In my mind, that is precisely what we seemed to have forgotten how to do as a country, and as a people. It would be nice if our leaders set an example.
This immigration issue is very difficult, for me, for so many others.
I confess I am not emotionally prepared to slam the door on the needy and oppressed on the world, that is not my America. We are almost numb to the horrors we often see on the news, but some of them are very real.
I want to understand what I cannot comprehend.
Isn’t this a conversation the country ought to be having, right out in the open, the left and the right, Democrats and Republicans, people who love Trump, people who don’t, Jen and her fiance? If they won’t do it, I will, and I am a pimple on the ass of life
I can see why Jen is struggling over whether to marry someone who might support that way of doing things.
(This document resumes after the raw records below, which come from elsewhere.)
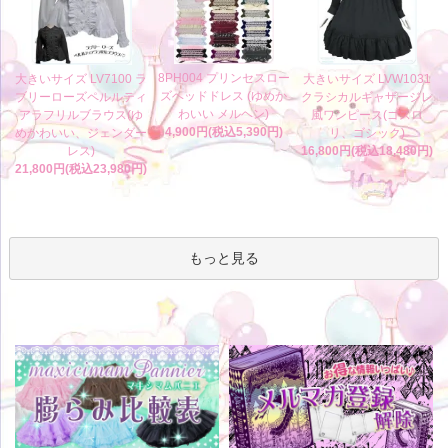
8PH004 プリンセスロー
大きいサイズ LV7100 ラ
大きいサイズ LVW1031
ズヘッドドレス (ゆめか
ブリーローズペルルティ
クラシカルギャザージレ
わいい メルヘン)
アラフリルブラウス(ゆ
風ワンピース(ゴスロ
4,900円(税込5,390円)
めかわいい、ジェンダー
リ、ゴシック)
レス)
16,800円(税込18,480円)
21,800円(税込23,980円)
もっと見る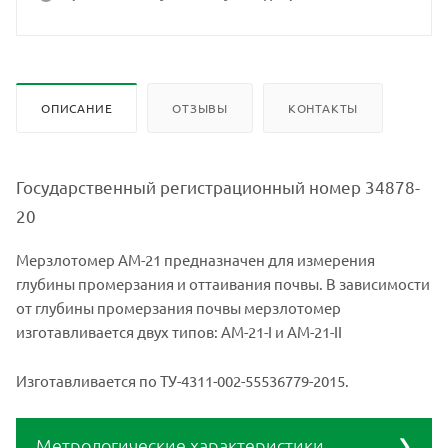
ОПИСАНИЕ
ОТЗЫВЫ
КОНТАКТЫ
Государственный регистрационный номер 34878-
20
Мерзлотомер АМ-21 предназначен для измерения
глубины промерзания и оттаивания почвы. В зависимости
от глубины промерзания почвы мерзлотомер
изготавливается двух типов: АМ-21-I и АМ-21-II
Изготавливается по ТУ-4311-002-55536779-2015.
Метрологические характеристики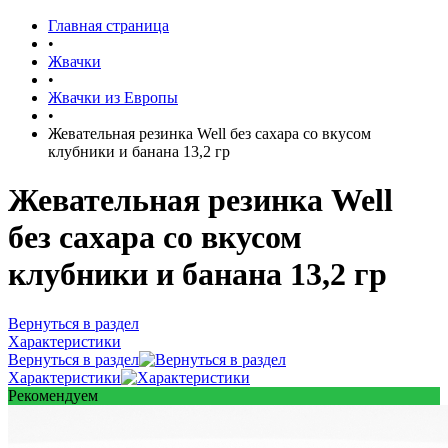
Главная страница
•
Жвачки
•
Жвачки из Европы
•
Жевательная резинка Well без сахара со вкусом
клубники и банана 13,2 гр
Жевательная резинка Well
без сахара со вкусом
клубники и банана 13,2 гр
Вернуться в раздел
Характеристики
Вернуться в раздел
Характеристики
Рекомендуем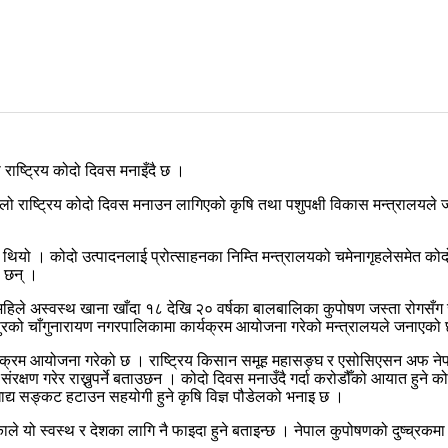
ाष्ट्रिय कोदो दिवस मनाइँदै छ ।
लो राष्ट्रिय कोदो दिवस मनाउन लागिएको कृषि तथा पशुपक्षी विकास मन्त्रालयले 
ो थियो । कोदो उत्पादनलाई प्रोत्साहनका निम्ति मन्त्रालयको चमेनागृहलेसमेत क
ा छन् ।
। अहिले अस्वस्थ खाना खाँदा १८ देखि २० वर्षका बालबालिका कुपोषण जस्ता रोगसँ
रको चाँगुनारायण नगरपालिकामा कार्यक्रम आयोजना गरेको मन्त्रालयले जनाएको
धी कार्यक्रम आयोजना गरेको छ । राष्ट्रिय किसान समूह महासङ्घ र एसोसिएसन अफ न
ो संरक्षण गरेर राख्नुपर्ने बताउछन । कोदो दिवस मनाउँदै गर्दा करोडौँको आयात हुन
ा खाद्य सङ्कट हटाउन सहयोगी हुने कृषि विज्ञ पौडेलको भनाइ छ ।
एकाले यो स्वस्थ र देशका लागि नै फाइदा हुने बताइन्छ । नेपाल कुपोषणको दुष्च्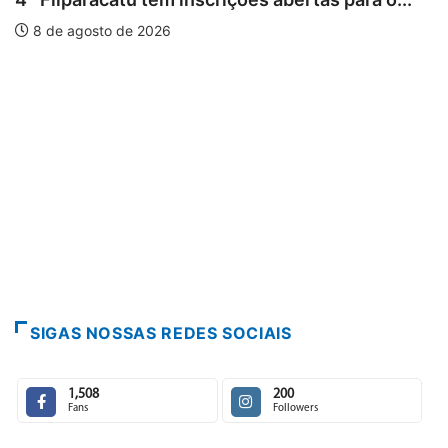
PARACATU E REGIÃO
Paracatu caminha pelos 20 anos da 
7 de agosto de 2026
SIGAS NOSSAS REDES SOCIAIS
1,508
200
Fans
Followers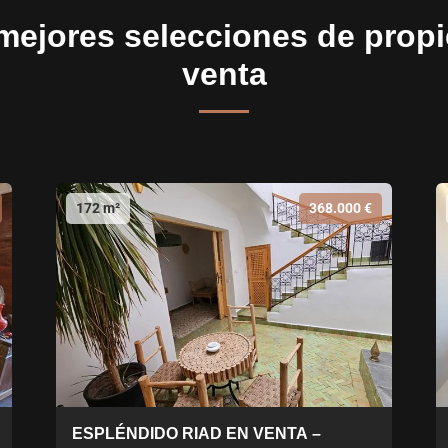
mejores selecciones de prop
venta
172 m²
368.000 €
ESPLÉNDIDO RIAD EN VENTA –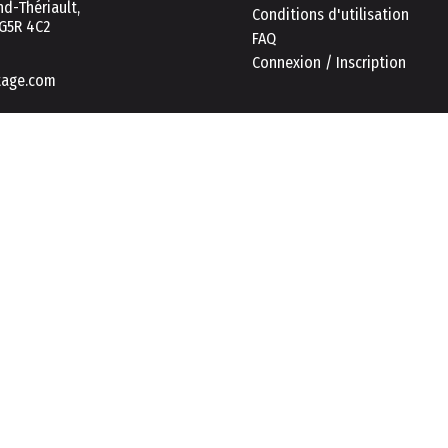
d-Thériault,
Conditions d'utilisation
 G5R 4C2
FAQ
Connexion / Inscription
tage.com
Ce proje
urer une expérience de navigation et de consultation sécurisée et eff
kies.
En savoir plus
n des cookies.
ement les cookies essentiels.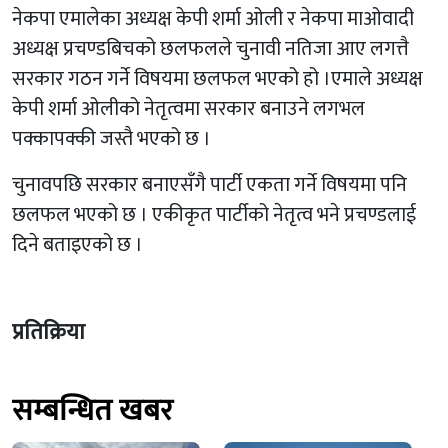
नेकपा एमालेका अध्यक्ष केपी शर्मा ओली र नेकपा माओवादी
अध्यक्ष प्रचण्डबिचको छलफलले चुनावी नतिजा आए लगत्तै
सरकार गठन गर्ने विषयमा छलफल भएको हो ।एमाले अध्यक्ष
केपी शर्मा ओलीको नेतृत्वमा सरकार बनाउने लगभल
पक्कापक्की जस्तै भएको छ ।
चुनावपछि सरकार बनाएसँगै पार्टी एकता गर्ने विषयमा पनि
छलफल भएको छ । एकीकृत पार्टीको नेतृत्व भने प्रचण्डलाई
दिने बताइएको छ ।
प्रतिक्रिया
सम्बन्धित खबर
So many people are frightened, so many suffered.
I mention this as my own response to Jen’s very thoughtful letter this is, in a way, what I am facing, what we are all facing, it is a complex psychological and spiritual challenge for many people, not just those on the left or the right.
So I’ll put my Dear Abby hat on and think about myself. I think I need to do what I would tell Jen to do if she had asked me for advice which, I think, she was in her own way. Learn something from their Lab, a kind and generous breed. Their message is acceptance.
I will work to serve the state with my conscience. People who disagree with me are not my enemies. That is the dark path.
My response will be to continue to listen and learn, to speak my truth, to focus on the new refugee families, the helpless and the needy, the refugees who are here, my writing and my photography and my wife. I mean to do good in the small ways that are available to me.
(You can help the arriving refugees inexpensively and easily, right here. This morning, I sent a $20 Amazon gift card. It feels so much better than arguing or watching the news. The gift page was set up by the U.S. Committee On Refugees and Immigration, some refugees are here and in need of everything.)
I wish Jen the best, I am thinking of her fiance, I’d like to meet him. Such men are not commonplace, her fiance might like Donald Trump, but he is not like Donald Trump, and he is not Donald Trump. I don’t see him as an enemy, I hope she doesn’t either.
Maybe there is something to this Dear Abby stuff, she did (does) well, a new path for me and my publisher. I’ll call my agent, he will probably blow his stack.